Lord, thank You for Your word today and it's message to me.  Thank You for hearing my prayers even though some days I feel as though I'm closer to the wicked end of the scale than to the righteous.  I know that PCOS means that my body is hoarding fat because it thinks I'm going to starve.  Your grace amazes me this morning as You spoke so directly to me.  Wondrous healer, thank You seems so insufficient, yet I have no better words and You know the weight that You have lifted off of me today through that one thought.  Thank You, my kind and loving Daddy in heaven, for showing me that PCOS is not just in my physical body, but in my head and my heart as well.  As we  move into the second half of the month and the bulk of our food budget is gone again, I want another helping while it's still there to take.  I am resentful of that one bite that Livi wants to try of my food when she already has her own portion.  I may still share, but it is only begrudgingly.  Forgive me that I am reduced to a dog growling over a bone-- and at my own child--when there are a hundred other bones within easy reach.

Lord, You have shared Your generosity with us again this week through Your children.
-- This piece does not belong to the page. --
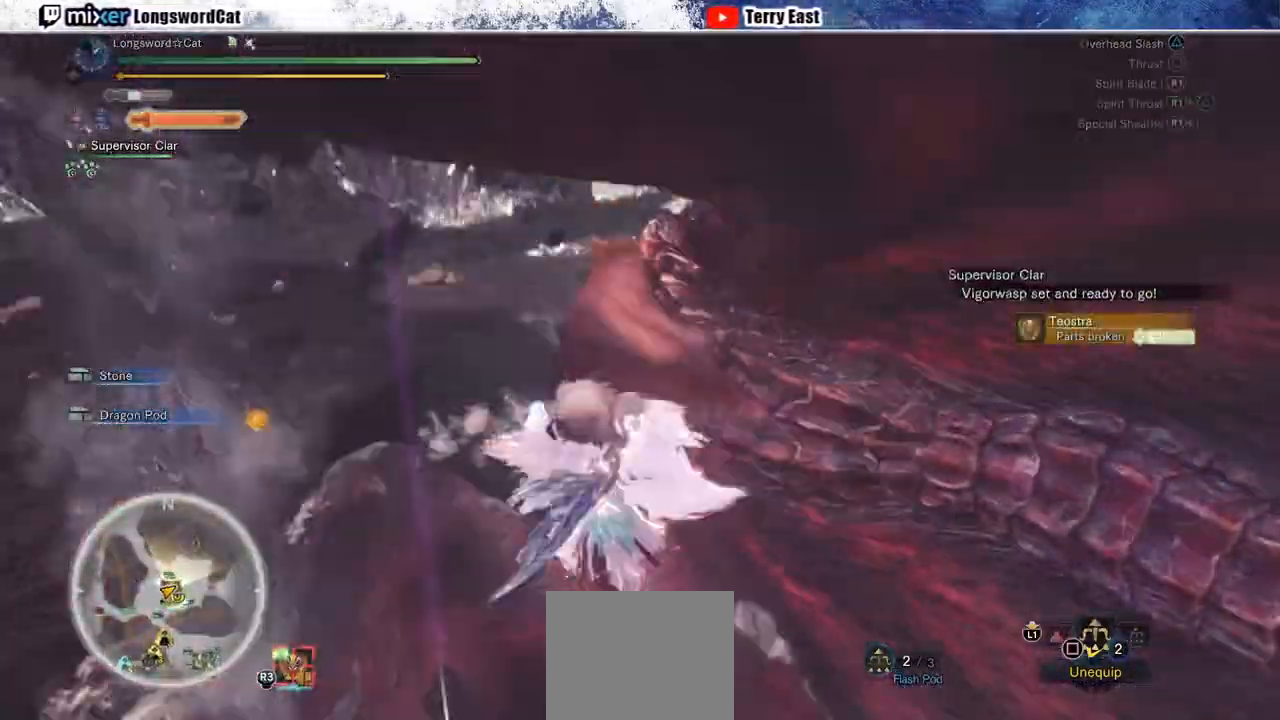
{"buttons": ["R1"], "left_stick": "center", "right_stick": "center", "events": [[33, "R1", "down"], [100, "R1", "up"], [183, "R1", "down"], [267, "R1", "up"], [300, "DPAD_RIGHT", "down"], [333, "R1", "down"], [383, "DPAD_RIGHT", "up"], [433, "R1", "up"], [500, "R1", "down"]]}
I see how you clothed the lilies and how you have clothed us.  I know that the ravens brought food to Elijah, You sent manna to feed Your people in the desert and You fed hundreds of people with one boy's lunch.  You have proven over and again that You take care of Your people and that You count me among them.  How silly am I to doubt Your love for me and Your protection?

Please help me to see all the aspects of my life where I have PCOS.  In what areas do I not trust Your grace?  Thank You for the reminder that Your grace is truly sufficient and that You will fulfill ALL of my needs in Your love and mercy.

Hugs and kisses, Dad,

Love, Ericka

Friday, July 15, 2011

Ungrateful

Click here to read about the day that inspired this prayer.

Dear God,

I am sorry that I have not been more grateful.  Please forgive me for losing sight of my blessings because of a little bobble in my plans.

I DO miss Ash something fierce.  Thank You for letting me know that she is safe and healthy.  Thank you  for the loving spirit you have given her, and that she calls us when she is excited.  Thank You for Melissa and Dee who love her and for all that they are doing for her this summer, even if their motives are not pure.  Thank You for taking those things that were intended to harm Dan and I and for turning them to the good for Ash.

I was really hoping to get at least an interview for that EastLake job.  I was so excited for the possibility of that opportunity.  Thank You for moving me to apply and grow.  Forgive me for losing sight of Your goals over my wants.  Forgive me for not trusting in Your perfect plan for me.  Please help me to see my next steps on the path You have laid out for me.

Thank You for the blessing of holiday pay that allowed us to go to McDonald's for dollar menu and ice cream.  Forgive me for placing so much importance on unhealthy food choices that it could make me cry, when I should have asked for Your comfort.  Please help me to move past this issue I have with food.  Help me to discover if this is an addiction, and if so, what do I need to do to free myself of it.  Thank You for the wonderfully loving and supportive family You have surrounded me with at EastLake.

Lord, help me to see my blessings first and foremost.  Getting caught up in the negatives is not in Your plan.  I know that when those thoughts creep in, I am tuned in to the wrong station.

Help me to focus on tasks that I need to accomplish so that I can avoid distractions and irrational fears. Guide me through challenging phone calls and tasks so that I can get them done and out of the way.  Help me be motivated to get those kinds of jobs finished so that I can enjoy my family time without guilt.